Gratitude requires a certain type of endurance.

It takes patience—especially with ourselves. It’s an intentional habit, crafted over time, that enables us to see things, people, places, and circumstances properly, keeping our perspective fresh and our goals and ambitions all the more attainable. Monks know that gratitude is the foundation to a meaningful and happy life.

Initially, gratitude can feel unnatural, and a bit unsettling. 

We might think: how can we be grateful when reality falls so short from our expectations? We might wonder: what if gratefulness is merely a mental sugar pill?
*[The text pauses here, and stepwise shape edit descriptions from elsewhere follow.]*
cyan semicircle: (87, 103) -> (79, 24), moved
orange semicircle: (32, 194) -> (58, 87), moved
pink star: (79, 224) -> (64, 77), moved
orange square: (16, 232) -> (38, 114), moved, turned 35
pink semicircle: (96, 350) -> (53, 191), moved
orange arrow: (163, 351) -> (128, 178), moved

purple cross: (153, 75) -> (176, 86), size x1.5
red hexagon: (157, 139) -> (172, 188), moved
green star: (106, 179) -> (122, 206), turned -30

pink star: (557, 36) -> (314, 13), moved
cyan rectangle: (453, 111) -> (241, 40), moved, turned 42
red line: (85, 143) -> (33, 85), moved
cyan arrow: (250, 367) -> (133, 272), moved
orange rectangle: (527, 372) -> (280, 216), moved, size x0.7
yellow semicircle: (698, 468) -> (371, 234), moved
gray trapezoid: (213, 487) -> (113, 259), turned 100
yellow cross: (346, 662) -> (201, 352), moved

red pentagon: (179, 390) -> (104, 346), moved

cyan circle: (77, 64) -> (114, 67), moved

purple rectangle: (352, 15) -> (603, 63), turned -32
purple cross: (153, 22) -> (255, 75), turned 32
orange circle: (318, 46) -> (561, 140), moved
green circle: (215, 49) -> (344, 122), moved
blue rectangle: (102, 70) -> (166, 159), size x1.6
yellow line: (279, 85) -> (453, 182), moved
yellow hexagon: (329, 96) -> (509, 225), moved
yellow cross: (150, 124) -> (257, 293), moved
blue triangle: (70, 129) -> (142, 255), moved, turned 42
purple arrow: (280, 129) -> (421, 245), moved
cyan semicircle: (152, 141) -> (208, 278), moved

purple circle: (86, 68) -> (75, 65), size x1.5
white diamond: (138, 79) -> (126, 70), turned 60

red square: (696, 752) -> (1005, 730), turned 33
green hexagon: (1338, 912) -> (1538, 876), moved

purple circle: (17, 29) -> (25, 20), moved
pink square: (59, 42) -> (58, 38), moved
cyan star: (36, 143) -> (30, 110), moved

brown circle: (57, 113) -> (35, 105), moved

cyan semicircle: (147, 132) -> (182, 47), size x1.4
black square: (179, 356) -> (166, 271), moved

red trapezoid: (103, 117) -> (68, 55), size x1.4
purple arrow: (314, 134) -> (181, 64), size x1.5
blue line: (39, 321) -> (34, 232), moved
A trick, hindering our progress and making us complacent?

These doubts are natural, but often, they are the result of fear clouding our vision. 

What we focus on tends to grow. And when we choose to celebrate what’s in our life, instead of focusing on inadequacies fueled by fear, we begin to notice the goodness that can be discovered in everything. We see opportunities in challenges. We see hope in disappointment. We see joy, and in turn, we experience joy. 

This is not oblivious naivety. Some kind of suffering is always inevitable. But, through gratitude, we each have the opportunity to see the creative element hidden within the pain and disappointment in our lives.

Gratitude is a mindset that leads us to freedom, allowing us to see the beauty all around us. When we lead with gratitude, we allow the layers of our fears to slowly peel away, pushing us to be fully present, fully ourselves, and fully alive.

WAYS TO INCORPORATE THIS PRACTICE

THEMES 

Humility • Acceptance • Let Go • Choose Joy 

HABITS 

Write down three things you’re grateful for everyday for thirty days. There’s just one rule: do not repeat anything you’ve previously written. 

Everyday, when you wake up, let the first words that come out of your mouth be thank you. Repeat this practice again right before you go to bed. 

Every time you eat a meal, take 30 seconds to consider and express gratitude for all the people who contributed to that meal, from the farmers, to the truckers, to the cooks. 

“Through gratitude, we each have the opportunity to see the creative element hidden within the pain and disappointment in our lives.”